Just watched About Time and I felt so sentimental after watching it... I miss my mom, i wish i could travel back and see her again and spend time with her.

I wish i could see her happy about us. I know a lot of people see us 4 as a big disappointment but i knowthat she’ll be proud of how independent we’ve become.

Dear mama, i hope i can feel you again and talk to you. Not having you left a big hole in me and i feel so unprepared for anything without you. I hope i continually make you feel proud and happy and i hope you can go into my dreams and talk to me. I love you.

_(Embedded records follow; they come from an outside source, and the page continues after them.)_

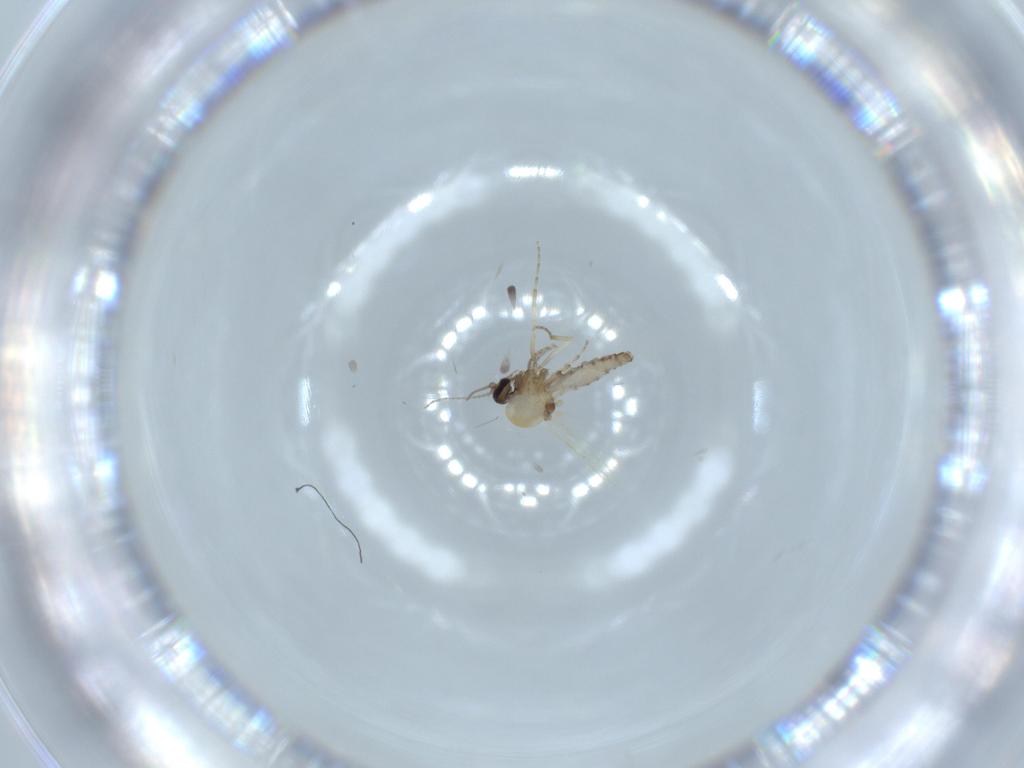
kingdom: Animalia
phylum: Arthropoda
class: Insecta
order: Diptera
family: Ceratopogonidae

With all my heart.

19 April 2014

Home is where the heart is

A bus ride followed by a hitch.
I’m so happy to be back and to see the people I love.
I told my boyfriend that i have to be in here fo Holy Week and although the plan was for him yo go with me, my stay here is non-negotiable. So, I ended up going here alone without my boyfriend.

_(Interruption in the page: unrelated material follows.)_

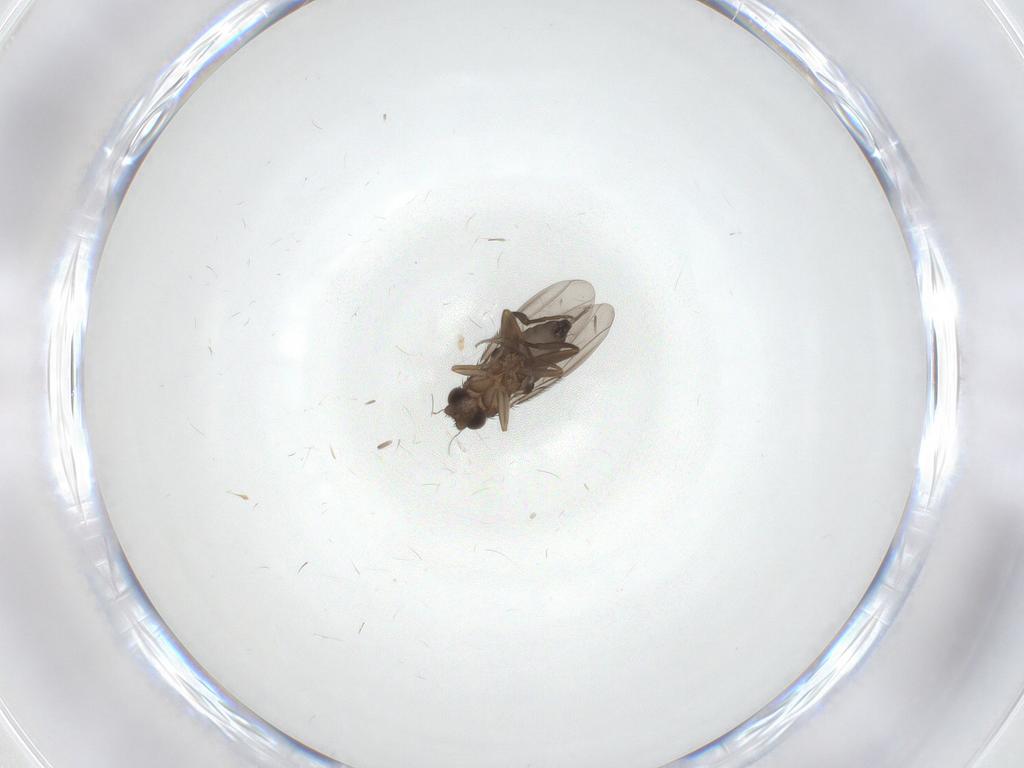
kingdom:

Greeting people wth a genuine smile, I want to make sure I get to see, if not all, most of my relatives.

No more hard feelings, just weirdness! I feel perfectly myself right now!

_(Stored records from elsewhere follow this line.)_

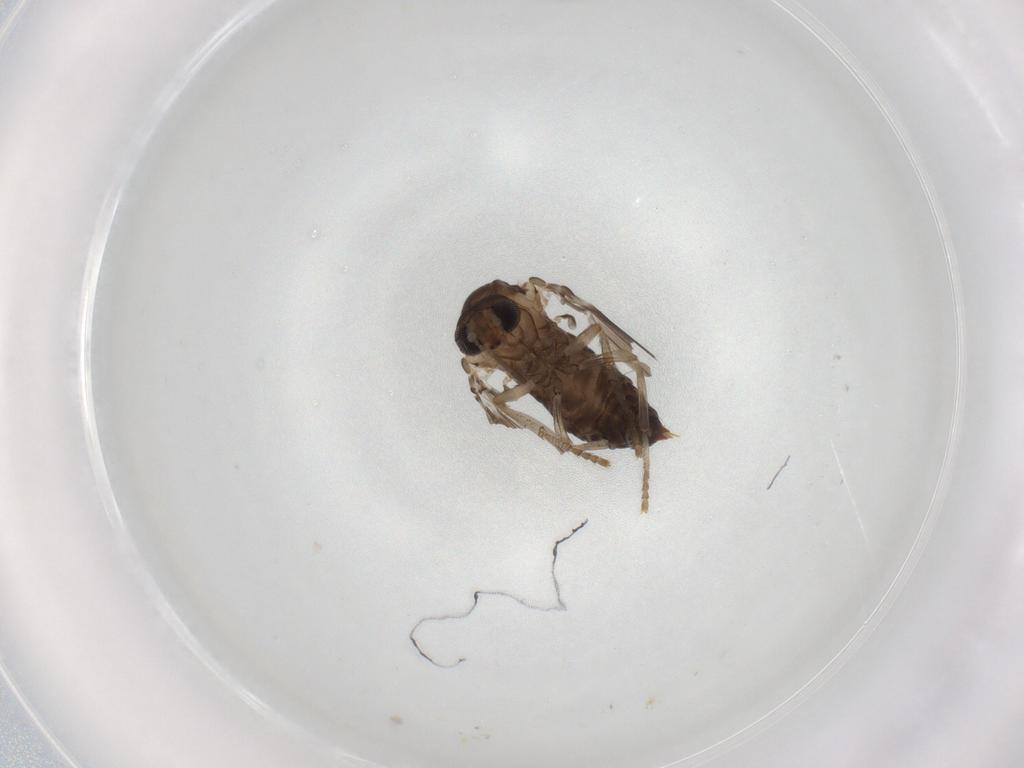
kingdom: Animalia
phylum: Arthropoda
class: Insecta
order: Diptera
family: Psychodidae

Innocent in most things, weird for the old-fashioned.

I guess, I m back. A little prim, a little improper.

06 February 2014

A dream. A nightmare.

Today, I dreamt of us. Believe me when I say that it was a good one. We were happy though scared of the consequences of our action. We were unbreakable. That when things have to be real (in the dream world), we chose to held hands.

(Still in the dream) One night, there was a party and you wanted alone time with me. I wasn't completely agreeing with that notion. I was confused, but I followed even though my mind chose to be with others, and my brain was telling me to stop. The others demanded that from both of us. And in that small space where we met, we agreed to follow the others even though deep inside, we both wanted to hold on.

It was a good dream, believe me. A really good one. I was happy in it.

But when I woke up, reality told me it wasn't. It was a nightmare! A nightmare of good memories that needed to be dumped.

P.S. Happy Birthday to my cousin, Kokoy! I'm happy you're with your family now.

P.S.S I should get a shrink, shouldn't I?